The reaction so far?
Online opinions on Big Chef Takes On Little Chef centre on the incongruity of the two protagonists. Bloggers say Gordon Ramsay would have been a more apt Little Chef partner than the "mad scientist", but it seems accepted that it makes for interesting viewing.
"Like getting Stockhausen to refigure the Radio 1 playlist, or Strindberg to rethink the Teletubbies," marvelled Andrew Billen in The Times. "Fun, but not that much fun," sniffed Sam Wollaston in The Guardian, but he did nip out to Blumenthal's Little Chef at Popham and spend £50 on a three-course meal. The Independent's Tom Sutcliffe admitted that Channel 4 has "signed up for an effectively unloseable each-way bet" with this pairing, but some of their haute cuisine vs low-brow grub sparring left a "sour taste".
Ratings winners?
Big Chef Takes On Little Chef hauled in 3.2 million viewers on its first night, but was beaten out by ITV's drama Unforgiven, whose first episode attracted 5.5 million. Channel 4 hopes its other chefs can defeat terrestrial rivals such as Trial and Retribution and Hustle.
There are other contributions to the Great British Food Fight.
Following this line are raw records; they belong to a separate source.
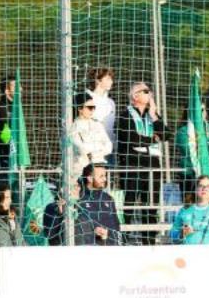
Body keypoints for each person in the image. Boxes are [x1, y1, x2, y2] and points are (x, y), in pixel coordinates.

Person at [116, 81, 168, 242]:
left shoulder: (152, 115)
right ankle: (125, 238)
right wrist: (153, 138)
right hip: (132, 163)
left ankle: (149, 239)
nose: (149, 93)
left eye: (149, 91)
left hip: (152, 164)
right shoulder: (125, 115)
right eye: (145, 91)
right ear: (135, 96)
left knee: (151, 203)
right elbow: (131, 139)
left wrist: (154, 115)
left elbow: (166, 135)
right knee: (130, 201)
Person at [170, 176, 209, 245]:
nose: (204, 189)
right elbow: (172, 235)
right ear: (195, 189)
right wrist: (181, 233)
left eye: (208, 186)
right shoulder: (184, 211)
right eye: (201, 186)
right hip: (188, 254)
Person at [70, 90, 113, 175]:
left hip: (100, 166)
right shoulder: (73, 126)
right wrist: (99, 147)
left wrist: (92, 152)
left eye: (94, 107)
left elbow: (109, 146)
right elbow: (81, 149)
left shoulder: (98, 124)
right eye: (90, 107)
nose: (92, 110)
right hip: (82, 169)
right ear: (79, 108)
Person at [85, 67, 117, 156]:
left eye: (111, 79)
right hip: (92, 151)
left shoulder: (111, 103)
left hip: (109, 150)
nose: (111, 82)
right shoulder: (87, 99)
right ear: (98, 80)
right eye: (108, 79)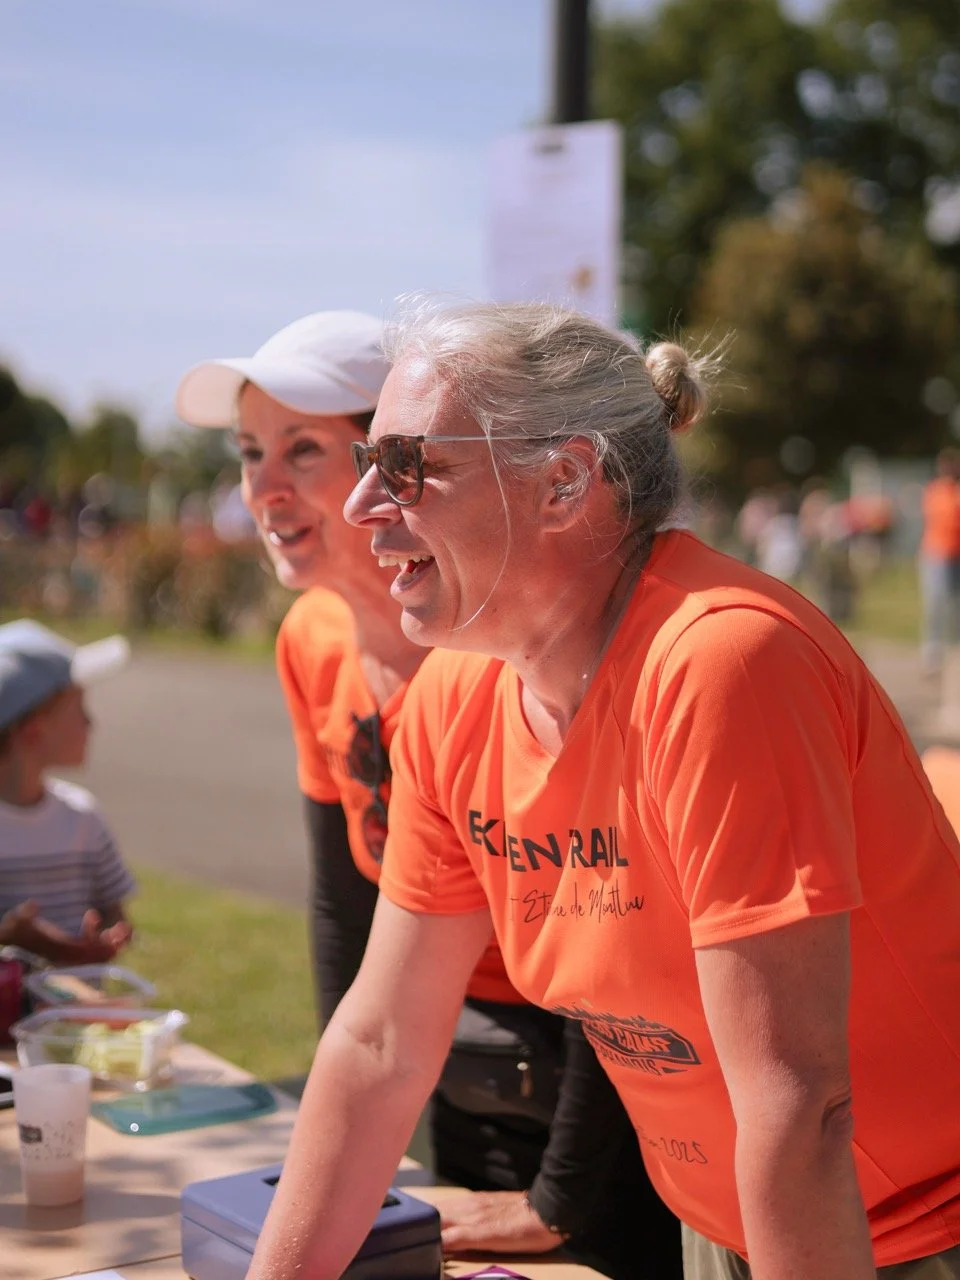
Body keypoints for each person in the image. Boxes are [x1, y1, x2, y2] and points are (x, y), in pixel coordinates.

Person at [247, 300, 960, 1280]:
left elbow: (802, 1107)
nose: (366, 505)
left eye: (407, 465)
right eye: (367, 463)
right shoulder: (460, 690)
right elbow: (378, 1043)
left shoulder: (721, 663)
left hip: (908, 1227)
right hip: (747, 1222)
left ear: (565, 481)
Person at [176, 311, 680, 1279]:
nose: (263, 487)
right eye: (249, 452)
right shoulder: (311, 640)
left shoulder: (518, 649)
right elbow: (345, 911)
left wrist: (559, 1196)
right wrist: (357, 1147)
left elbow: (620, 955)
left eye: (306, 448)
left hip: (612, 1096)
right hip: (455, 1063)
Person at [0, 620, 135, 964]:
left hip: (78, 1014)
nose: (91, 723)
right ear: (32, 731)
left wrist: (111, 933)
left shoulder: (83, 818)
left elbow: (114, 910)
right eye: (79, 709)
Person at [919, 448, 960, 674]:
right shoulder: (936, 491)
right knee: (935, 603)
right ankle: (932, 653)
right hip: (937, 553)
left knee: (956, 606)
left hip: (957, 554)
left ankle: (955, 651)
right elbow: (944, 518)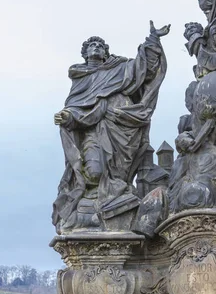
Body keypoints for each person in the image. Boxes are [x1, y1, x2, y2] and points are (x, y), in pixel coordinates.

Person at [52, 21, 170, 232]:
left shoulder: (119, 69)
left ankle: (112, 204)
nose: (96, 47)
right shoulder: (81, 77)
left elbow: (144, 69)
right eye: (92, 45)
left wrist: (153, 40)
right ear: (85, 53)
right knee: (94, 172)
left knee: (119, 172)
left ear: (106, 52)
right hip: (93, 132)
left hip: (123, 127)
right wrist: (67, 117)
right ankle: (92, 205)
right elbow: (76, 108)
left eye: (100, 45)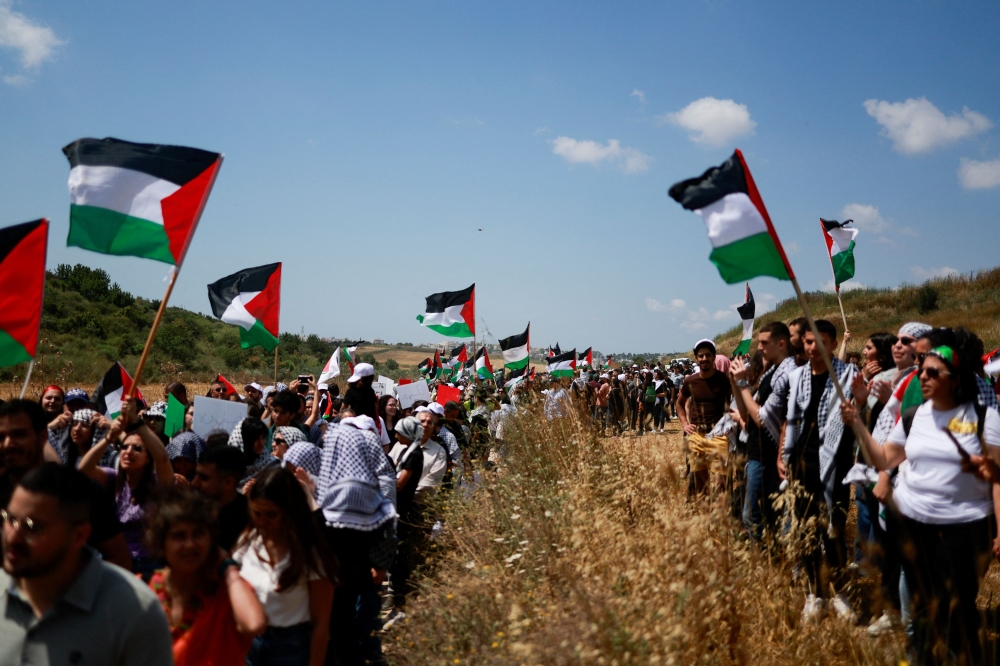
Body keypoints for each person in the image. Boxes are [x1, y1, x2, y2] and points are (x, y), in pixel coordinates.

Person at [843, 327, 1000, 664]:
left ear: (955, 379)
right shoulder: (916, 416)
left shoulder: (984, 418)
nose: (922, 377)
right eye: (921, 369)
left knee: (953, 609)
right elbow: (885, 458)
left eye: (932, 372)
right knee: (919, 606)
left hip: (964, 532)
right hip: (913, 528)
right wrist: (856, 422)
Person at [0, 463, 174, 665]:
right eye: (10, 519)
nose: (13, 538)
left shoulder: (135, 613)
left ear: (79, 536)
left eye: (33, 527)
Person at [781, 319, 857, 623]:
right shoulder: (797, 377)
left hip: (836, 467)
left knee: (834, 530)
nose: (814, 348)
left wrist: (860, 404)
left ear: (834, 343)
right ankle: (814, 594)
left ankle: (840, 593)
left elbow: (862, 416)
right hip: (803, 464)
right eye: (809, 342)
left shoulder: (848, 376)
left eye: (821, 342)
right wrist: (785, 455)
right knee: (807, 531)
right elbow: (791, 419)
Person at [0, 399, 131, 569]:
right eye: (1, 437)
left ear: (43, 436)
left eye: (19, 435)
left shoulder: (79, 491)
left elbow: (118, 558)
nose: (8, 444)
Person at [145, 486, 267, 666]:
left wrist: (228, 567)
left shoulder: (227, 591)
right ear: (161, 544)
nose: (190, 544)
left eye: (198, 534)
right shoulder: (144, 589)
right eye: (179, 536)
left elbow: (253, 624)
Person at [235, 466, 337, 666]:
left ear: (289, 511)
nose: (262, 522)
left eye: (271, 515)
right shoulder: (248, 542)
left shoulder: (310, 553)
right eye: (257, 513)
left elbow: (321, 623)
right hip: (248, 644)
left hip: (290, 649)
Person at [316, 415, 397, 665]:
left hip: (353, 571)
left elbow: (385, 526)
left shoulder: (361, 484)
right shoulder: (332, 478)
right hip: (337, 573)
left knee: (350, 626)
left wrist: (379, 565)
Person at [79, 396, 175, 575]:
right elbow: (84, 470)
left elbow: (162, 457)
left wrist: (137, 421)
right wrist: (109, 437)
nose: (128, 451)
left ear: (148, 458)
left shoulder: (159, 485)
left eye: (137, 448)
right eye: (124, 447)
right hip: (116, 566)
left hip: (149, 566)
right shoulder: (113, 479)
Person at [730, 321, 792, 541]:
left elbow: (761, 418)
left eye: (764, 343)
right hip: (757, 452)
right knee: (763, 512)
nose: (759, 348)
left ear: (781, 344)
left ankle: (765, 554)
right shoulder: (771, 373)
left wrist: (742, 384)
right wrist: (736, 383)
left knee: (755, 514)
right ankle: (768, 554)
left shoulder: (786, 374)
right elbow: (747, 415)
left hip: (769, 453)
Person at [678, 339, 733, 496]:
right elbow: (680, 403)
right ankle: (705, 510)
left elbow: (736, 402)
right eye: (701, 356)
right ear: (696, 358)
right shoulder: (690, 381)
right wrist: (685, 424)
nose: (704, 359)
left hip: (719, 436)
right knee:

Gok Wan's Too Fat Too Young was a study of teenage obesity, while the Marchioness of Worcester's Pig Business (More 4, 3 February) adds weight to Oliver's pig lobbying by linking European production methods to ill-effects on environmental and human health.
BOILING POINT: THE CHEFS WHO WANT TO CHANGE THE RECIPE
Heston Blumenthal
Owner of the tiny but world-renowned Fat Duck restaurant in Bray, Berkshire, Blumenthal's obsessive approach to creating food is sometimes termed "molecular gastronomy". His fun dishes include bacon and egg ice-cream, while a seafood creation called The Sound of the Sea is served with a sonic side-dish – each gourmet is provided with an iPod programmed with the sound of lapping waves to listen to as they eat. The bods at Oxford University approve.
Hugh Fearnley-Whittingstall
Old Etonian Hugh eschewed a career in the kitchen, becoming a freelance journalist instead. His television breakthrough came with 'Cook on the Wild Side', where he went back to nature to work with unorthodox ingredients, including grey squirrel, before his 1998 move to River Cottage in Dorset provided him with a run of successful series. He has developed his own Stinger ale, which is made with nettles.
Jamie Oliver
Last year, Oliver was forced to apologise to Sainsbury's staff after his trenchant criticism of the supermarket's failure to take part in a public debate on chicken farming in his series 'Jamie's Fowl Dinners'. A little surprising, given that Oliver earns a reported £1.2m a year from the grocer for promoting it. Has come a long way from his childhood days peeling potatoes in his dad's Essex pub-restaurant.
Gordon Ramsay
A promising football career was ended by a series of injuries, so Ramsay switched to the kitchen. He now owns restaurants in Dubai, Tokyo, Florida, Versailles and New York – among many others – and boasts Michelin stars galore. But not everyone is impressed; Delia Smith went on record in 2008 to lambast Ramsay for his constant use of foul language on his TV shows. "That's not teaching," she reproved. "I like him when he does his recipes, but I'm not keen on his swearing."